(To do)
Set each line of the material below down word for word, from the first through the line that holds "left knee: (193, 428)", but not the pictures.

(Supplied records)
*** Begin section ***

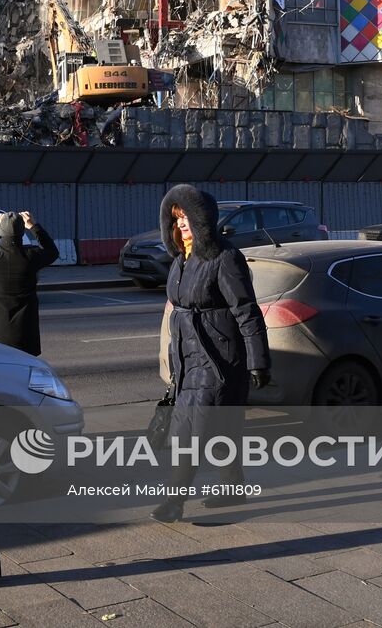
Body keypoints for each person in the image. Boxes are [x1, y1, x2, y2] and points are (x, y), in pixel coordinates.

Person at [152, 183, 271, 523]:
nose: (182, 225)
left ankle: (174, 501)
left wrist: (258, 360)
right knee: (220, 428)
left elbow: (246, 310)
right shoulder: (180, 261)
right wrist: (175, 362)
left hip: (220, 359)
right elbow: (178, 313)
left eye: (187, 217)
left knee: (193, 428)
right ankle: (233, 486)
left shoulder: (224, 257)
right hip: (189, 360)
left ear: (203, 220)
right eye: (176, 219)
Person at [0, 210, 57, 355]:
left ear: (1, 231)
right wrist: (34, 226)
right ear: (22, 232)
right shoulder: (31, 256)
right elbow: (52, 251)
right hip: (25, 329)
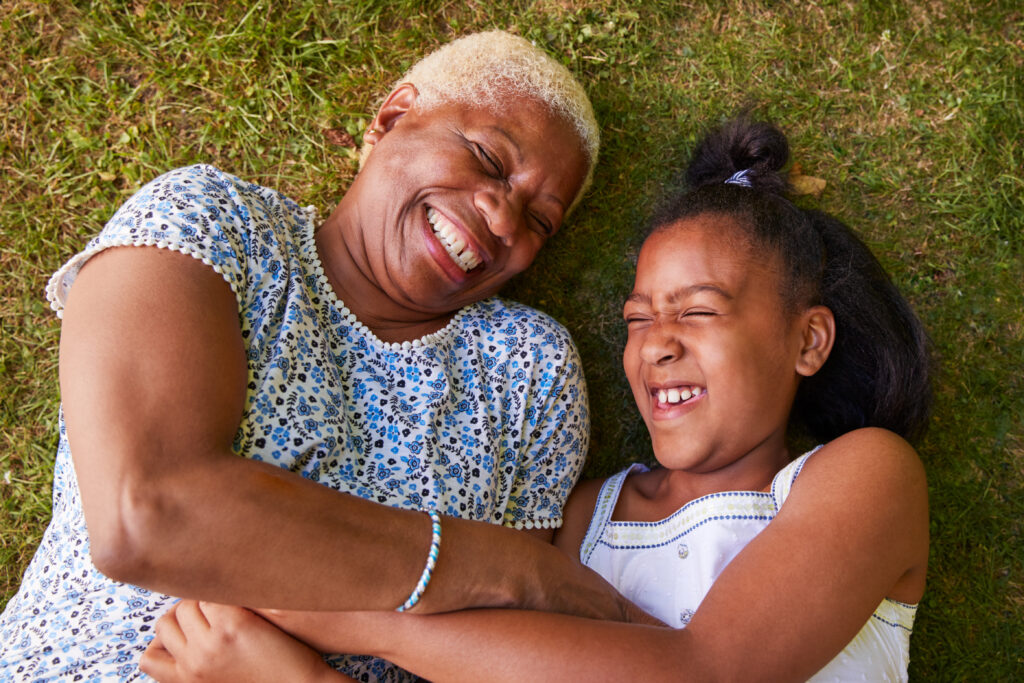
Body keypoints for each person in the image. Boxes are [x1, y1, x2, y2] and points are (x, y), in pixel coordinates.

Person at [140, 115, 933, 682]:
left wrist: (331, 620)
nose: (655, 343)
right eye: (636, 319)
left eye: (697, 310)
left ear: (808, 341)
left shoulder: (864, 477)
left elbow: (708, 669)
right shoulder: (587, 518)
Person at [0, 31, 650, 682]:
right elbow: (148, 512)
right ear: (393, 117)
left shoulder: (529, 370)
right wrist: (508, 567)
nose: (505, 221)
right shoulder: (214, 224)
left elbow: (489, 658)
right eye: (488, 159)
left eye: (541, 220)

*** End section ***

(The completed task)
Body keypoints for each person in the image. Boxes are [x1, y1, x2, y2] and points are (x, y), in pixel coordinates.

Person at [152, 183, 271, 523]:
nose: (182, 225)
left ankle: (174, 501)
left wrist: (258, 360)
right knee: (220, 428)
left elbow: (246, 310)
right shoulder: (180, 261)
right wrist: (175, 362)
left hip: (220, 359)
right elbow: (178, 313)
left eye: (187, 217)
left knee: (193, 428)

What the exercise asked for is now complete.